Consegne:
(a) Indica se le affermazioni (i), (ii) e (iii) concordano con il testo in esame e motiva ogni risposta con le parole decisive del testo, citate tra virgolette. (i) L'Amministrazione appellata stessa precisa che il recepimento del Piano di Zona avvenne in sede di conferenza di copianificazione. (ii) Le osservazioni e le relative controdeduzioni erano regolate dalla speciale procedura introdotta per il P.R.G. capitolino. (iii) La decisione della Sezione richiamata nel testo risale al 28 settembre 2009.
(b) In base al testo in esame, quale legge regionale contiene l'articolo sulla conferenza di copianificazione?

Testo in esame:
-------
Sul punto, è a dirsi che risulta smentita per tabulas l’affermazione dell’Amministrazione appellata secondo cui il detto Piano di Zona era confluito nell’emanando P.R.G. di Roma già in sede di adozione di quest’ultimo: infatti, è la stessa Amministrazione a precisare che il recepimento avvenne in sede di conferenza di copianificazione ai sensi dell’art. 66- bis della legge regionale del Lazio 22 dicembre 1999, nr. 38, e quindi in una fase che, ai sensi della speciale procedura introdotta da tale disposizione per la formazione del P.R.G. capitolino, si poneva certamente a valle dell’adozione del Piano, delle osservazioni e delle relative controdeduzioni (le quali, invece, restavano soggette alla disciplina ordinaria).
Tuttavia, in proposito può richiamarsi quanto la Sezione ha avuto modo di ritenere in occasione di distinta vicenda (cfr. Cons. Stato, sez. IV, 28 settembre 2009, nr. 5818) nella quale, essendo censurata la carenza di una nuova deliberazione del Consiglio Comunale, asseritamente doverosa ai sensi del comma 5 del precitato art. 66- bis, proprio muovendo dalla “specialità” dell’ iter introdotto dal legislatore regionale per la pianificazione della città di Roma, è stato affrontato il tema della natura sostanziale o meno delle modifiche apportate in sede di conferenza di copianificazione al P.R.G. adottato.
In tale circostanza, si è ritenuto “ ...che l’opinione (...) secondo cui le modifiche apportate dalla Conferenza rivestirebbero rilevanza sostanziale, non trovi riscontro nella documentazione in atti.
Ed invero, (...) appare evidente che le affermazioni di quest’ultima [cioè, della società appellata] sono ancorate a una logica pressoché esclusivamente “quantitativa”, intesa a valorizzare il mero dato numerico (numero degli articoli e dei commi delle N.T.A. oggetto di intervento della Conferenza etc.), piuttosto che la concreta incidenza delle modifiche sulle scelte pianificatorie del Comune, sulla destinazione impressa ai suoli, sulla loro suddivisione e su tutti gli altri dati qualificanti uno strumento urbanistico generale.
-------
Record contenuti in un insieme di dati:
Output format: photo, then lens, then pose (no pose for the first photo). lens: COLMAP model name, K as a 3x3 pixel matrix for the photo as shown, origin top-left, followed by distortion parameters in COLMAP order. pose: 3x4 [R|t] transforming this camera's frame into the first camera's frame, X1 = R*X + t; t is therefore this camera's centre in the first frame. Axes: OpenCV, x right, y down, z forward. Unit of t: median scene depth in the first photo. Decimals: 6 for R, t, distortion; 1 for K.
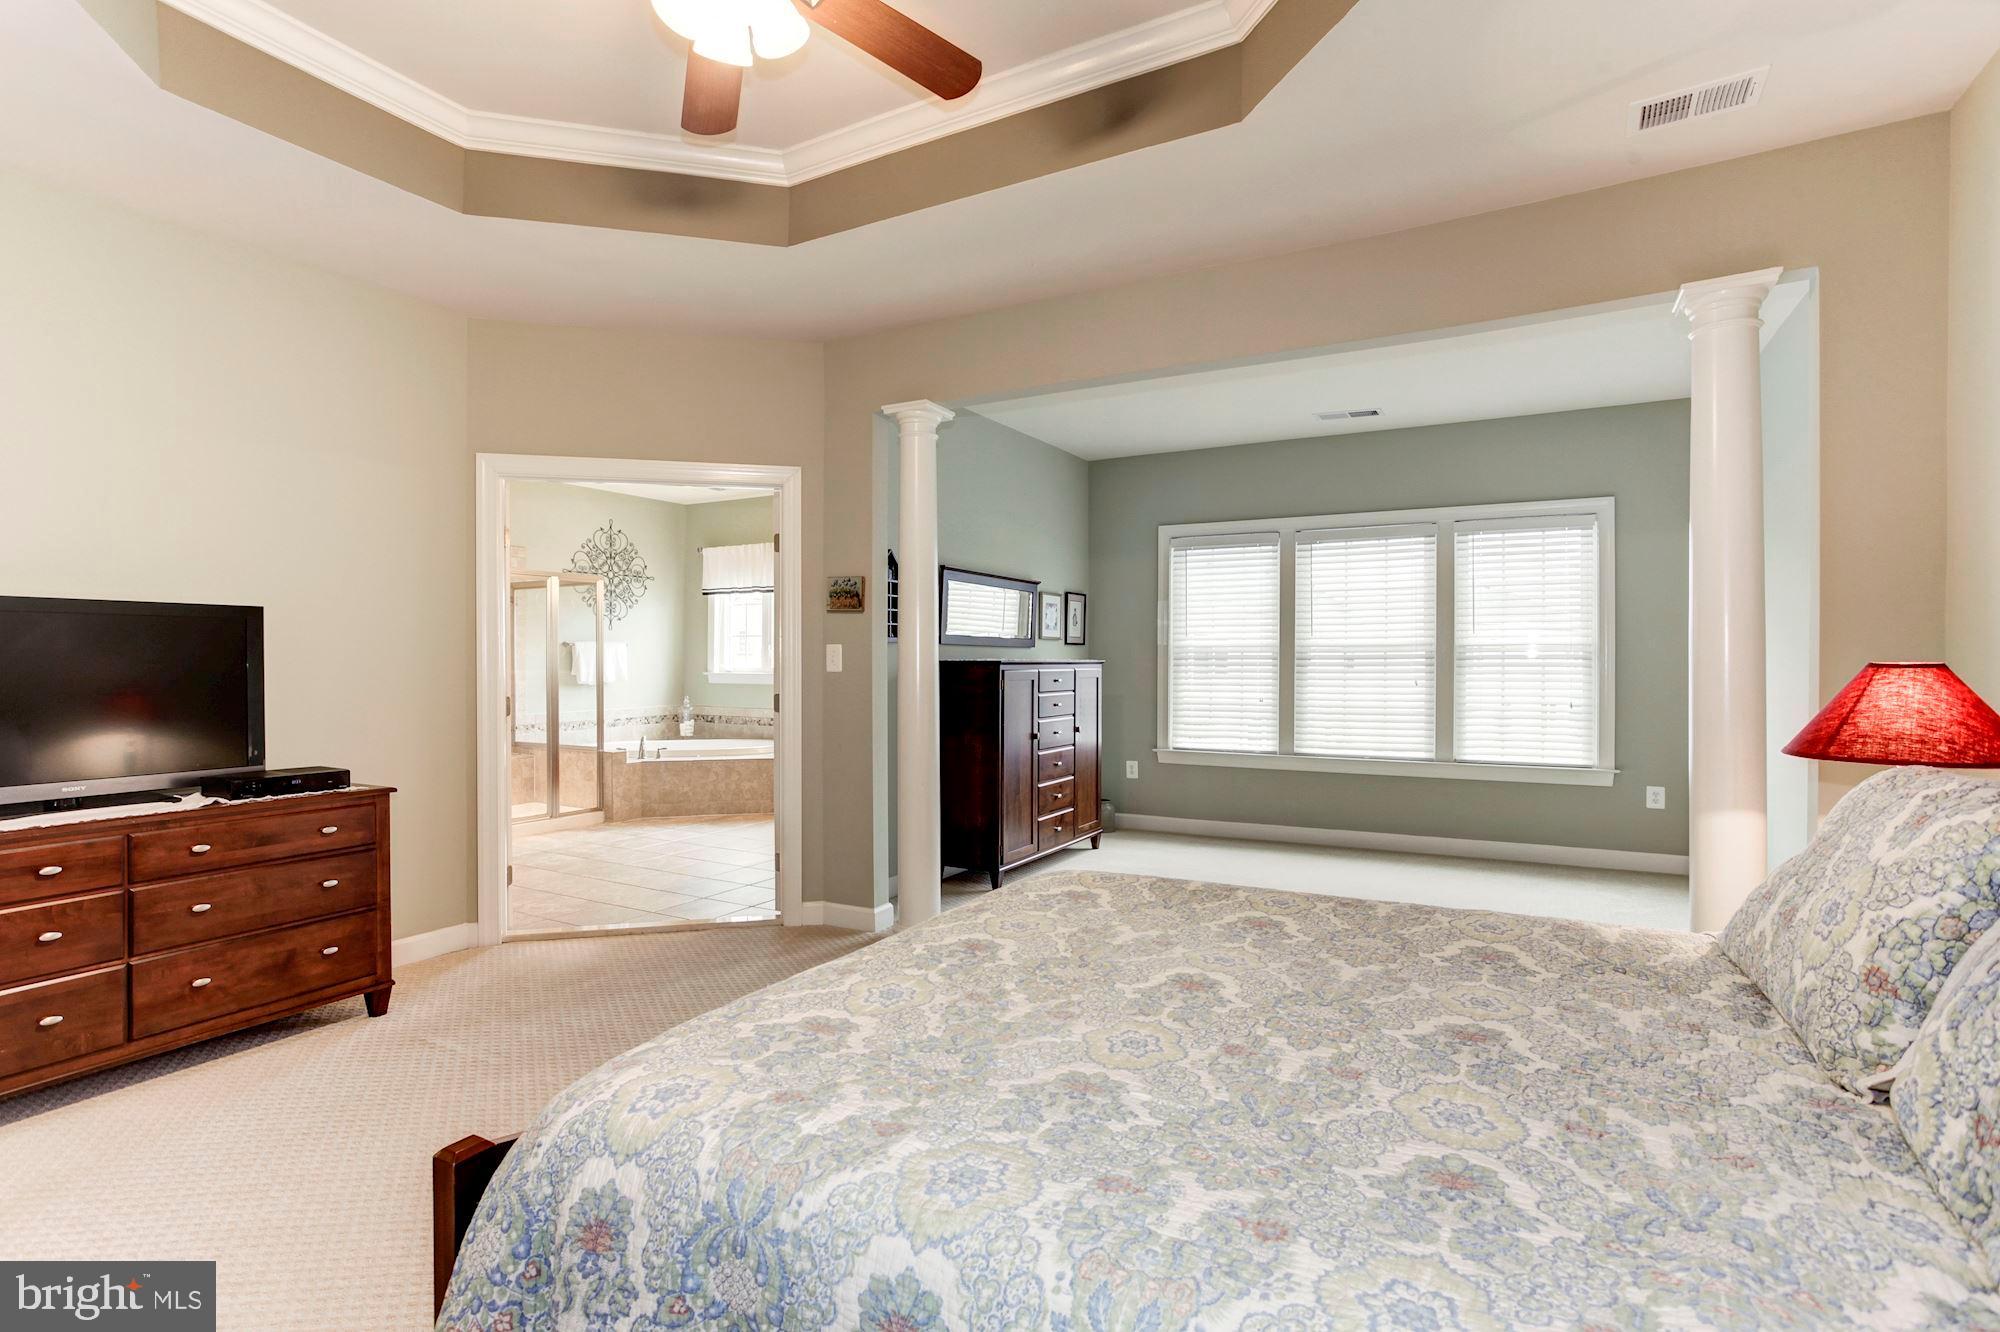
lens RADIAL K [[977.1, 0, 994.8], [0, 977.1, 664.9], [0, 0, 1]] dist [-0.058036, 0.042496]
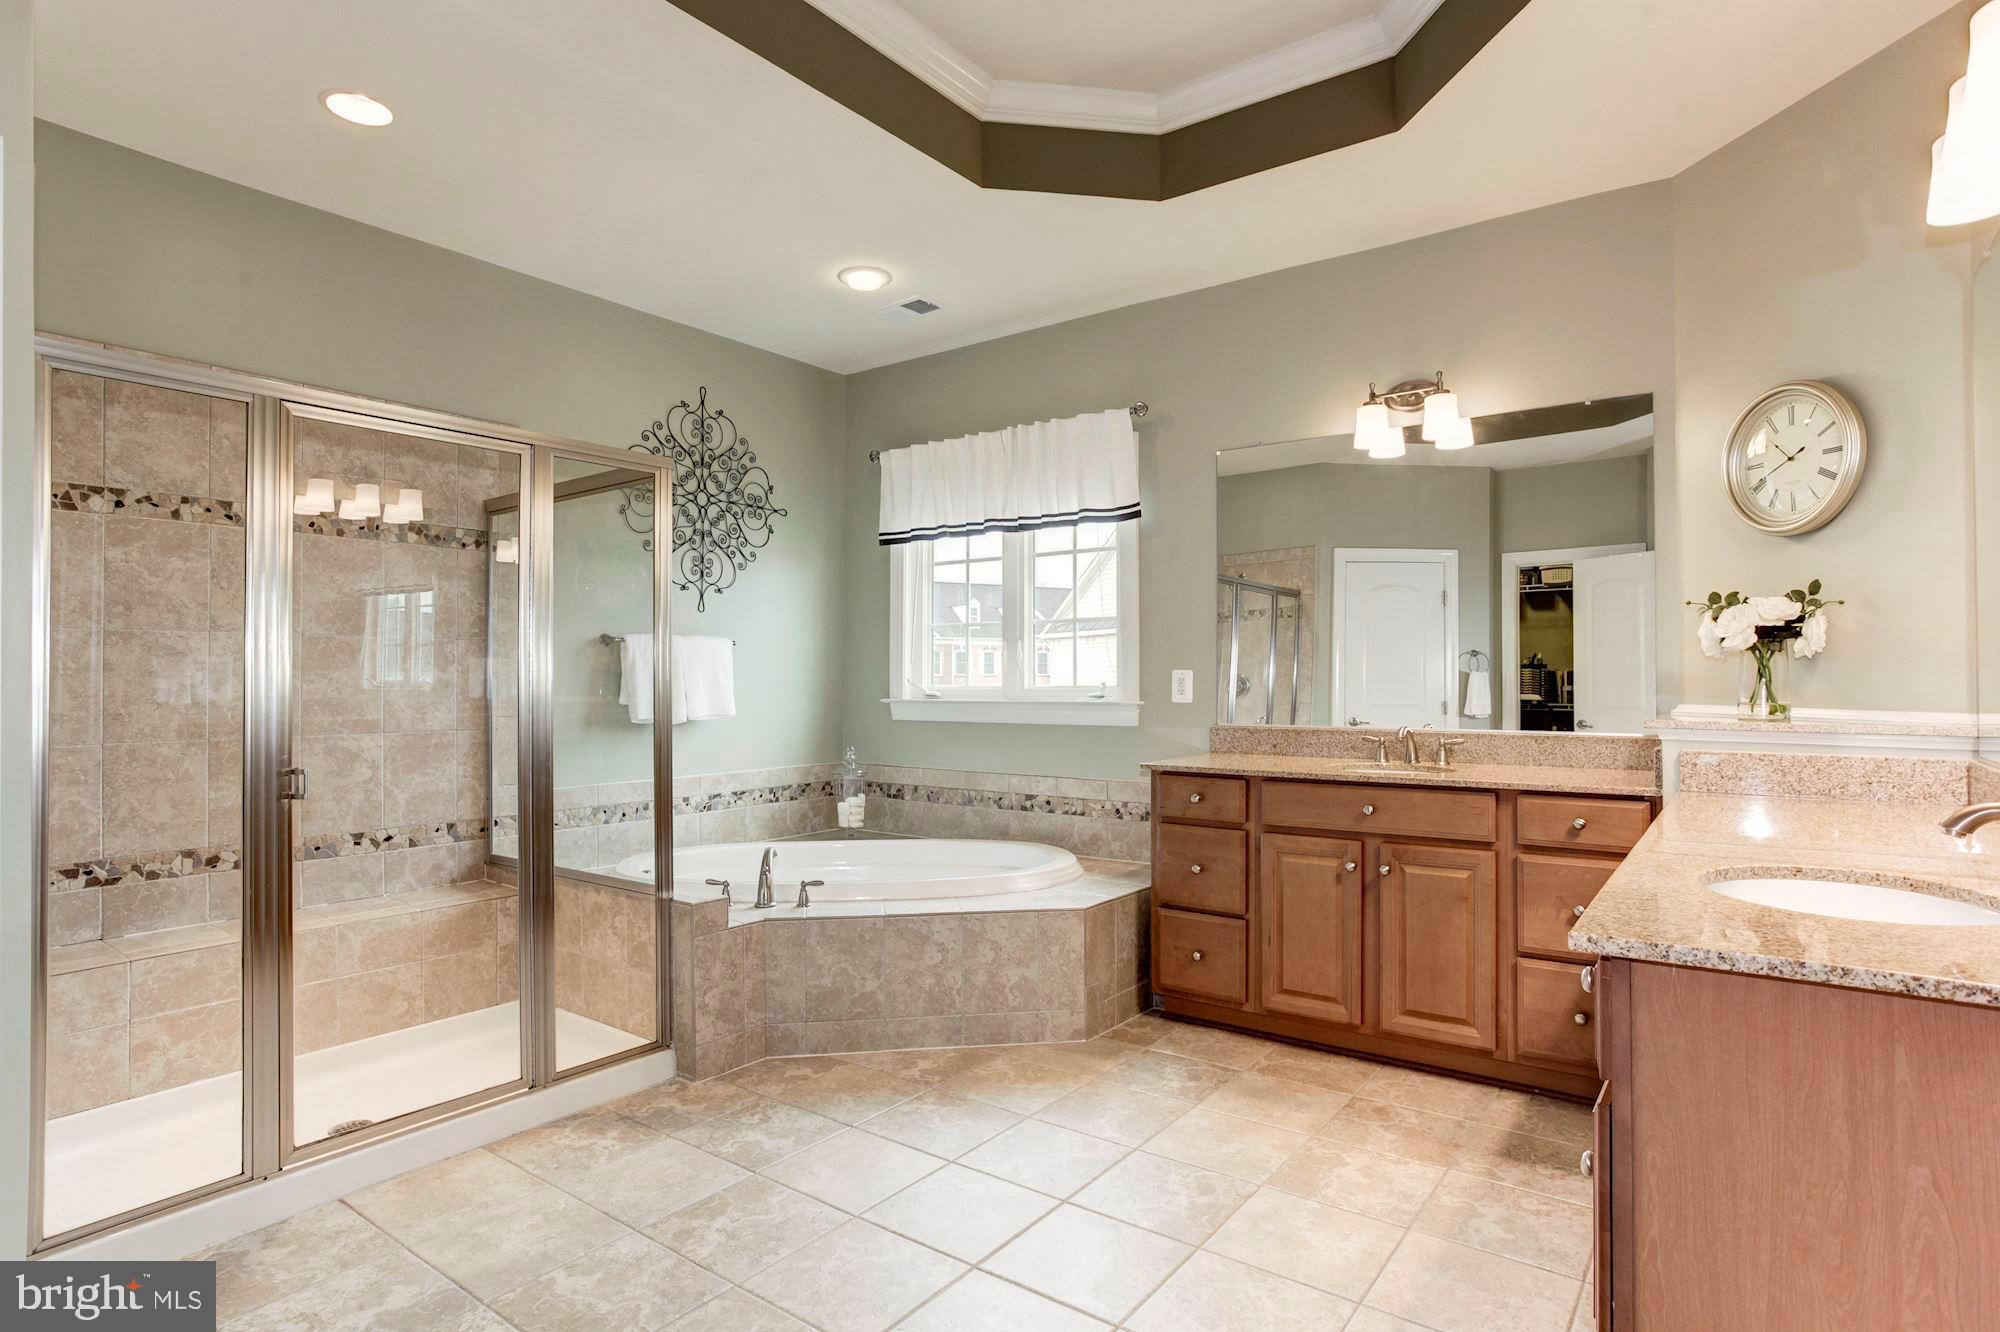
lens RADIAL K [[1065.1, 0, 995.4], [0, 1065.1, 676.6], [0, 0, 1]] dist [-0.069794, 0.060191]
pose [[0.991528, -0.003425, -0.129852, -0.211057], [0.002062, 0.999941, -0.010634, 0.002794], [0.129880, 0.010276, 0.991476, 0.573531]]
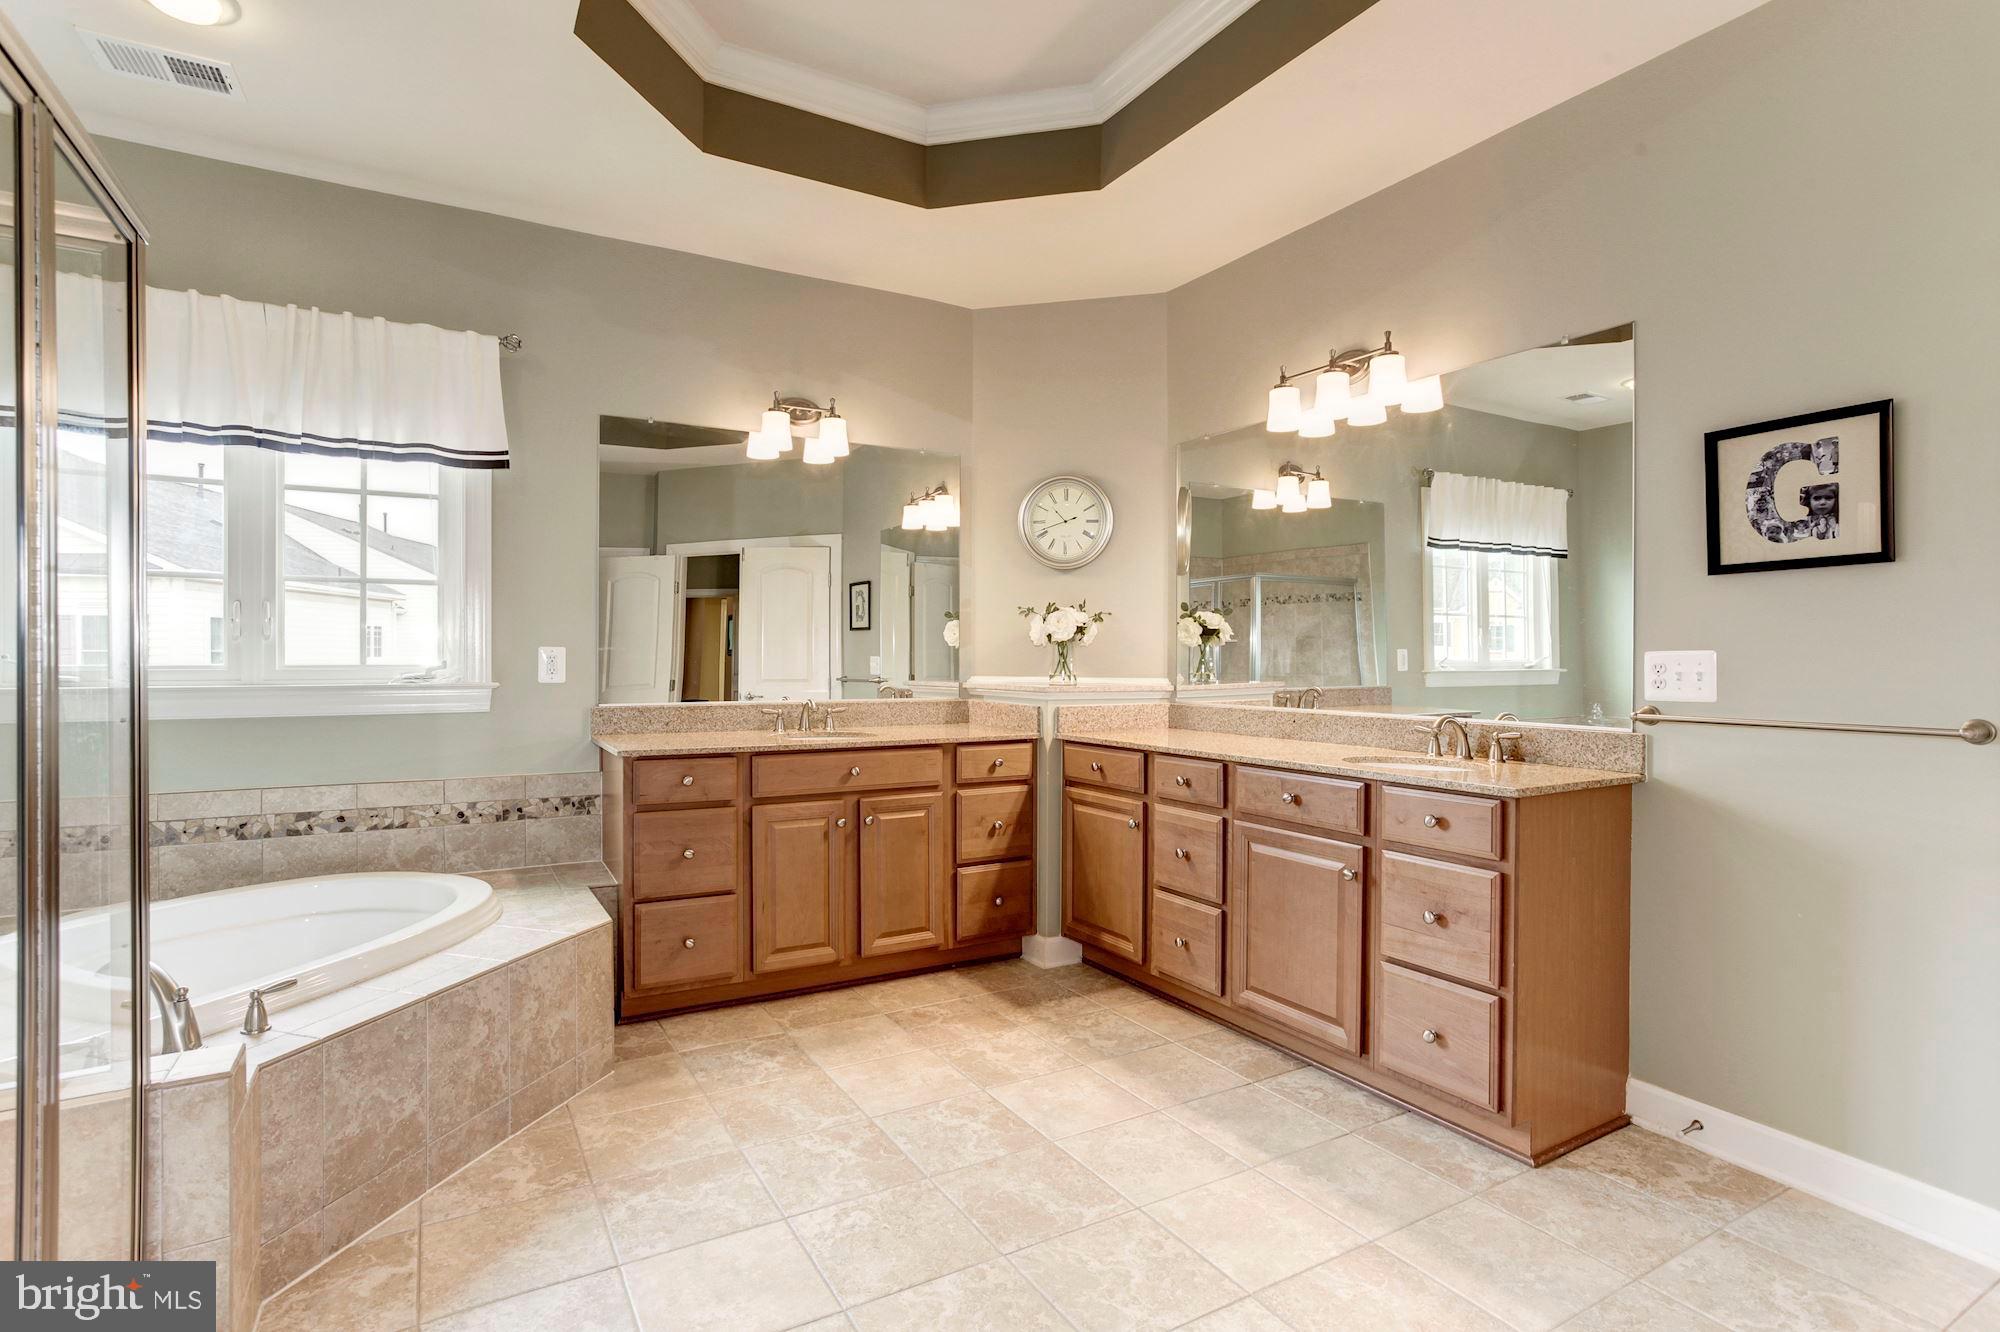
lens RADIAL K [[977.1, 0, 994.8], [0, 977.1, 664.9], [0, 0, 1]] dist [-0.058036, 0.042496]
pose [[0.507671, -0.007525, 0.861518, -0.476709], [0.003636, 0.999972, 0.006591, -0.000023], [-0.861543, -0.000213, 0.507684, 0.727819]]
-------
Soluzioni in ordine:
(a)
(i) Sì: "è la stessa Amministrazione a precisare che il recepimento avvenne in sede di conferenza di copianificazione".
(ii) No: "le quali, invece, restavano soggette alla disciplina ordinaria".
(iii) Sì: "Cons. Stato, sez. IV, 28 settembre 2009, nr. 5818".

(b) La legge regionale del Lazio 22 dicembre 1999, nr. 38.